The Affordable Care Act (ACA, also known as Obamacare) is dramatically changing health care delivery in the U.S. Specific parts of the new law, which will be phased in through 2020, will have a significant impact on patients with diabetes and prediabetes, as explored in a comprehensive Review article published in Diabetes Technology & Therapeutics (DTT), a peer-reviewed journal from Mary Ann Liebert, Inc., publishers. The article is available free on the DTT website at http://online.liebertpub.com/doi/full/10.1089/dia.2014.0171.
In "Diabetes and the Affordable Care Act," Mark R. Burge, MD and David S. Schade, MD, University of New Mexico School of Medicine, discuss the aim of the ACA to overcome specific deficiencies in the current health care system and how the changes will affect individuals with diabetes. Following a detailed overview of the ACA, the authors detail items within the law that are of special benefit to patients with diabetes. These include the ultimate closure of the infamous Medicare Part D "donut hole"-a gap in prescription medication coverage that mainly affects seniors, causing them to incur substantial out-of-pocket expenses.
Another important feature of the ACA is its non-exclusion of pre-existing conditions provision. With this provision, for example, people with type 1 diabetes, and many with type 2 diabetes, who would probably be unable to purchase health care coverage on the individual marketplace due to a pre-existing condition exclusion, are ensured access to coverage under the ACA. Other advantages of the ACA include a prohibition on limiting lifetime/annual essential health benefits and the ability of young people to stay on their parents' insurance plans until age 26.
Prevention is also a key aspect of the new law, as the ACA provides certain preventive services at no cost. Of particular benefit for individuals with diabetes are pneumococcal and influenza vaccines, depression screening, and preventive tooth care for children.

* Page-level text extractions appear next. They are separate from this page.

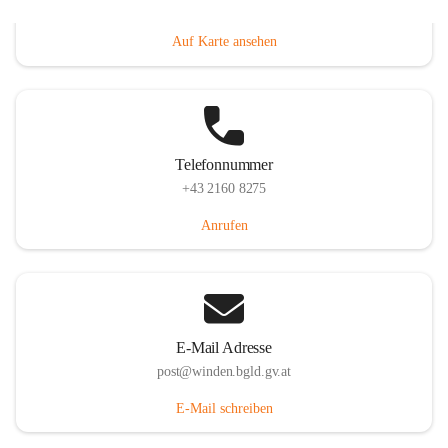
Hauptstraße 8, 7092 Winden am See, AUT
Auf Karte ansehen
Telefonnummer
+43 2160 8275
Anrufen
E-Mail Adresse
post@winden.bgld.gv.at
E-Mail schreiben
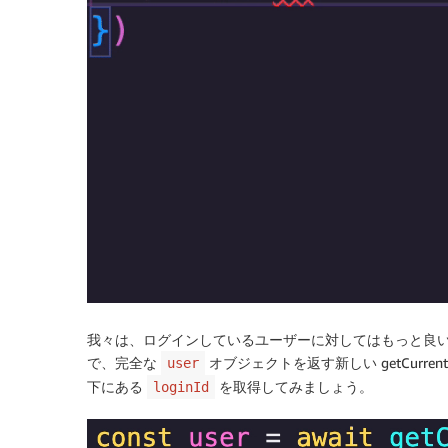
我々は、ログインしているユーザーに対してはもっと良
で、完全な
オブジェクトを返す新しい getCurren
user
下にある
を取得してみましょう。
loginId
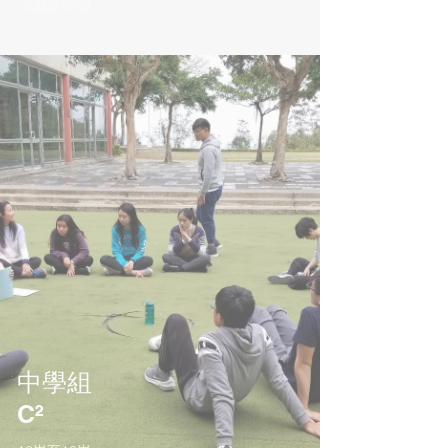
18嵗至30嵗
中學組
C²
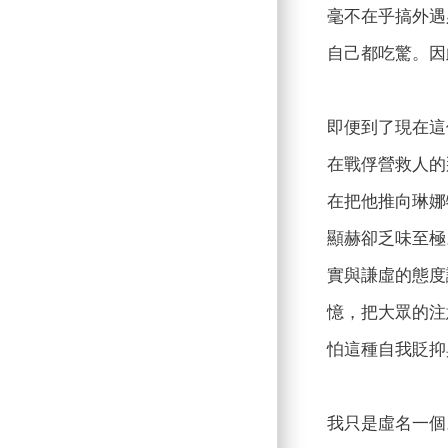
毫不在乎搞外遇
自己都吃驚。因
即便到了現在這
在戰俘營救人的
在把他推向琳娜
顯赫卻乏味至極
實與謙虛的態度
憶，把大眾的注
怕這種自我貶抑
我只是虛名一個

The ACA also authorized the creation of the National Diabetes Prevention Program at the Centers for Disease Control and Prevention (CDC), which is intended to deliver to communities evidence-based lifestyle change programs for preventing type 2 diabetes.
"The ACA may be an important step toward achieving improved diabetes care resulting in better long-term outcomes," says DTT Editor-in-Chief Satish Garg, MD, Professor of Medicine and Pediatrics at the University of Colorado Denver. "With improved glucose control, a better understanding of the disease, and improved therapeutic options, people with diabetes are living longer, and the ACA may not have accounted for the enormity of the potential cost burden this presents. Additionally, it is important that the ACA includes coverage for new and emerging therapies and technologies to ensure that all patients have equal access based on their individual needs."